Centro de Competência: Portugal

Por Pedro Malato Branco, Financial Services senior manager na Glintt

Filipa Almeida

Por Pedro Malato Branco, Financial Services senior manager na Glintt

Mercedes Digital Delivery Hub, Google, Natixis, BNP Paribas, Credit Agricole, VW/VTXRM, Solutions 30, Farfech, Outsystems, Glintt, Solvay, Talkdesk, Amazon, Novabase, COLT, Siemens, DXC, Voltalia, Cleverti/Mantacore, Cap Gemini, Nokia Solutions Networks, Fujitsu, Altran, Bizdirect, Vodafone, Deloitte, Concentrix, Xerox, Cisco, Accenture, Thales, Claranet, Euronext, CGI, Huawei, Microsoft, Vestas, IBM, Pipedrive, Netjets, Panalpina, Teleperformance, Fintechs e Insurtechs. A lista poderia continuar, pois pretende ser ilustrativa e não exaustiva. Bancos, Big Techs, Consultoras, Marketplaces, Indústrias 4.0.



Com maior ou menor dimensão, todas multinacionais, muitas globais, estas empresas investiram muitos milhões de euros em Portugal e têm em comum o facto de terem instalado centros de competências tecnológicos e industriais no nosso País, criando milhares de postos de trabalho. Lisboa, Porto, Aveiro, Braga, Évora, Guarda, Covilhã, Coimbra, Proença-a-Nova, Ilha Terceira, são exemplos de regiões onde algumas destas empresas se instalaram, prestando serviços para várias regiões do globo. Depois da crise económica e do resgate financeiro, vivemos tempos de optimismo, com a quantidade e qualidade do investimento externo, com a criação de empregos e contributo para as exportações.

Os fatores de atractividade que potenciaram este cenário são vários e alguns mais óbvios que outros: o clima, a segurança, a capacidade de atrair e fixar estrangeiros, o espírito empreendedor, o hype da inovação, as competências linguísticas dos portugueses, os benefícios fiscais atribuídos pelo Estado e pelas autarquias, as infra-estruturas de telecomunicações, os excelentes parques de escritórios, a localização geográfica que antes era periférica mas, agora, na era digital, se tornou central, as competências tecnológicas e a qualidade da formação das nossas universidades nas áreas da gestão e tecnologia.

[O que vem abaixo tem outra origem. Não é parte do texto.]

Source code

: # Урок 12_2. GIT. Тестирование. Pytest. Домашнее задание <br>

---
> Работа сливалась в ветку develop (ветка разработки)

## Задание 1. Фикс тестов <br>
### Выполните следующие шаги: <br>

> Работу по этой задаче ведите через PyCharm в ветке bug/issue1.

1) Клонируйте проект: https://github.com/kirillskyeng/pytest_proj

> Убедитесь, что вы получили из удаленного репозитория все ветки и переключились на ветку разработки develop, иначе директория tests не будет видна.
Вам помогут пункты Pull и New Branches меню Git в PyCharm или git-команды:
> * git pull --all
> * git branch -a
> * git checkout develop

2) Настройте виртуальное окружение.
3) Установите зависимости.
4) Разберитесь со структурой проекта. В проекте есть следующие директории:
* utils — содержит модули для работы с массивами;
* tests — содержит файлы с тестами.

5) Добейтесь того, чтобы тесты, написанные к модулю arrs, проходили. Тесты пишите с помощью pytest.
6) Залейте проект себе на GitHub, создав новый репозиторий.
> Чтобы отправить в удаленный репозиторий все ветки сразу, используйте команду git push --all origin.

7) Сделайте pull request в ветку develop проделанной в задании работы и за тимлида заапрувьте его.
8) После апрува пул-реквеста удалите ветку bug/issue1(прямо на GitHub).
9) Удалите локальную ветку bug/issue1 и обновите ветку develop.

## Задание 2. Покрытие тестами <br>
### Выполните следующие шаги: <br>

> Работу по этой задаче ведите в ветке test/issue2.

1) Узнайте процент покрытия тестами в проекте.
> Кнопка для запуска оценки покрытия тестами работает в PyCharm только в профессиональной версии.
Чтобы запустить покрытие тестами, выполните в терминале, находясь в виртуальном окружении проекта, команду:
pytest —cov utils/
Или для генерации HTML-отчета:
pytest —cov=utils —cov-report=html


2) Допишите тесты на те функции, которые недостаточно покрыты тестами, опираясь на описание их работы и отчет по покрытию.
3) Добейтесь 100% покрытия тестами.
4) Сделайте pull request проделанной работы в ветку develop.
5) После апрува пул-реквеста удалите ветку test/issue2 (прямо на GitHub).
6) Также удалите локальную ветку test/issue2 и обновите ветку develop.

No entanto, é este último factor de atractividade que induz maior risco ao crescimento das grandes empresas e, no limite, à sustentabilidade de muitas das pequenas e médias empresas nacionais: a procura de recursos humanos especializados nas áreas tecnológicas mais desafiantes excede largamente a oferta e, em muitas áreas de competência, a oferta é praticamente inexistente. Muitas organizações não conseguem contratar, com impactos negativos na sua estratégia, nos seus planos de crescimento e nos seus clientes. Adicionalmente, os melhores talentos tornam-se alvos dos recrutadores especializados, potenciando uma elevada rotatividade de pessoas entre empresas e uma escalada nos salários, tornando a retenção de pessoas uma das tarefas mais difíceis nas empresas tecnológicas. Em algumas áreas, a escassez de recursos está, inclusivamente, a criar barreiras à adopção de determinadas tecnologias e à realização de projectos com base nas mesmas.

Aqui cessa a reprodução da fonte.